**ASSIGNMENT**
Check every line of the data below for "ring". Copy each one that has it.

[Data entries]
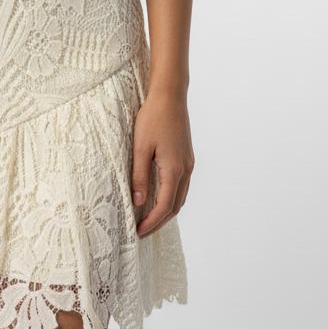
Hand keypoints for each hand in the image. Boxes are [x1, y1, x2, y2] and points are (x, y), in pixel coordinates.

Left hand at [131, 85, 193, 237]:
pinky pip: (181, 186)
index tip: (138, 232)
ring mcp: (189, 164)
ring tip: (148, 218)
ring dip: (166, 211)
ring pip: (180, 197)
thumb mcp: (141, 147)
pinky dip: (171, 198)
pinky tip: (158, 197)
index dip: (151, 222)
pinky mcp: (186, 157)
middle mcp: (186, 170)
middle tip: (141, 231)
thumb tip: (138, 202)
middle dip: (159, 222)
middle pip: (175, 206)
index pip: (164, 207)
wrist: (170, 96)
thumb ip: (139, 176)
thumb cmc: (153, 118)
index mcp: (174, 170)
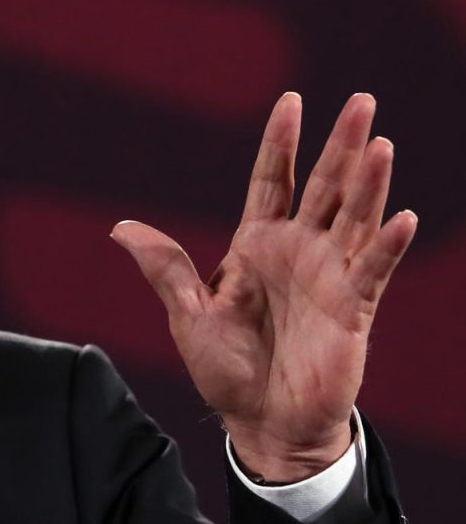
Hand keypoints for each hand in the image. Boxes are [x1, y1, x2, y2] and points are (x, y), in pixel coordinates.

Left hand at [112, 92, 415, 482]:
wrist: (261, 423)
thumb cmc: (226, 370)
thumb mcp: (188, 315)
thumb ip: (165, 268)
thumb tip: (121, 227)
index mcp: (255, 246)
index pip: (272, 181)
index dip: (281, 142)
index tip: (291, 101)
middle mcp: (298, 252)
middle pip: (323, 187)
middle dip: (341, 144)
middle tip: (361, 101)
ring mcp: (329, 277)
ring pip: (354, 218)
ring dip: (369, 183)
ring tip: (380, 144)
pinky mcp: (352, 309)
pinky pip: (373, 270)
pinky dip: (387, 245)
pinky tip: (403, 217)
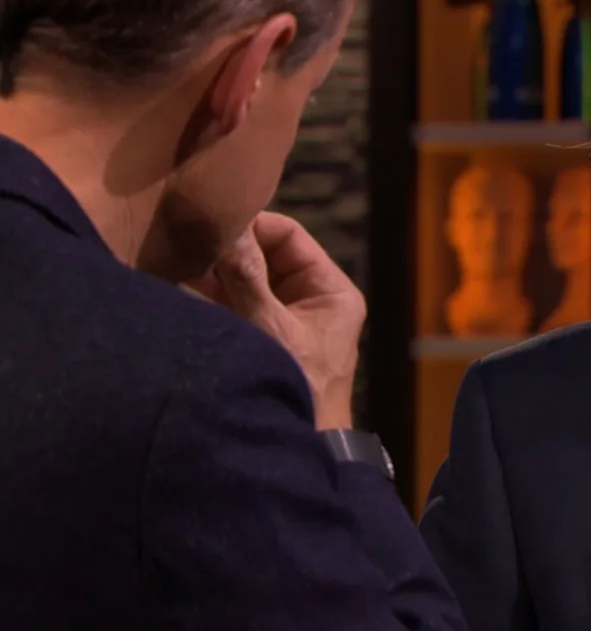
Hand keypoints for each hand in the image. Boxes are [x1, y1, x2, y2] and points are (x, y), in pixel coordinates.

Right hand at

**REPLY**
ring mcp: (189, 164)
ring tip: (148, 218)
ring dip: (166, 211)
ring pip: (180, 197)
ring mcp: (329, 277)
ring pip: (354, 218)
ring dip: (369, 183)
ring tip: (380, 144)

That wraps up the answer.